(Items from a dataset)
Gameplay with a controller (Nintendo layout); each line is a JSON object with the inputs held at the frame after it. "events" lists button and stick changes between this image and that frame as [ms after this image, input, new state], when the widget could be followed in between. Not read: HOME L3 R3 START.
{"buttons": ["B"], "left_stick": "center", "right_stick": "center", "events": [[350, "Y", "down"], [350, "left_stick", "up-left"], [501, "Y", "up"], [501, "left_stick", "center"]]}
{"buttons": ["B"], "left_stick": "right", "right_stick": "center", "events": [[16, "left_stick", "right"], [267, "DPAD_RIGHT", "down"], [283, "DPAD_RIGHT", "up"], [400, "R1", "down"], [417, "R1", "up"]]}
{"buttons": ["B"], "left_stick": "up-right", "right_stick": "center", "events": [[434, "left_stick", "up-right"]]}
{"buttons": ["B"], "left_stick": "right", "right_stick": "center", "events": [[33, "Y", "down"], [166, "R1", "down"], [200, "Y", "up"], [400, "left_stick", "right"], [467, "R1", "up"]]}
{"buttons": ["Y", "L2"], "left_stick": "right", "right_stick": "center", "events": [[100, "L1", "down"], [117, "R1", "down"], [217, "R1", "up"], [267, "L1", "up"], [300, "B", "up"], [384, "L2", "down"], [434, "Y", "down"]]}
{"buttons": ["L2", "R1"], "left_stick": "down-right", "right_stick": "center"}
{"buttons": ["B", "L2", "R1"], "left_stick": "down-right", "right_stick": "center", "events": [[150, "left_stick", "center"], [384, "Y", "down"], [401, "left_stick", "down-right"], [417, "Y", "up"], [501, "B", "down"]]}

• [Task description] May I have all of the records repeated exactly?

• [Written answer]
Gameplay with a controller (Nintendo layout); each line is a JSON object with the inputs held at the frame after it. "events" lists button and stick changes between this image and that frame as [ms after this image, input, new state], when the widget could be followed in between. Not read: HOME L3 R3 START.
{"buttons": ["B"], "left_stick": "center", "right_stick": "center", "events": [[350, "Y", "down"], [350, "left_stick", "up-left"], [501, "Y", "up"], [501, "left_stick", "center"]]}
{"buttons": ["B"], "left_stick": "right", "right_stick": "center", "events": [[16, "left_stick", "right"], [267, "DPAD_RIGHT", "down"], [283, "DPAD_RIGHT", "up"], [400, "R1", "down"], [417, "R1", "up"]]}
{"buttons": ["B"], "left_stick": "up-right", "right_stick": "center", "events": [[434, "left_stick", "up-right"]]}
{"buttons": ["B"], "left_stick": "right", "right_stick": "center", "events": [[33, "Y", "down"], [166, "R1", "down"], [200, "Y", "up"], [400, "left_stick", "right"], [467, "R1", "up"]]}
{"buttons": ["Y", "L2"], "left_stick": "right", "right_stick": "center", "events": [[100, "L1", "down"], [117, "R1", "down"], [217, "R1", "up"], [267, "L1", "up"], [300, "B", "up"], [384, "L2", "down"], [434, "Y", "down"]]}
{"buttons": ["L2", "R1"], "left_stick": "down-right", "right_stick": "center"}
{"buttons": ["B", "L2", "R1"], "left_stick": "down-right", "right_stick": "center", "events": [[150, "left_stick", "center"], [384, "Y", "down"], [401, "left_stick", "down-right"], [417, "Y", "up"], [501, "B", "down"]]}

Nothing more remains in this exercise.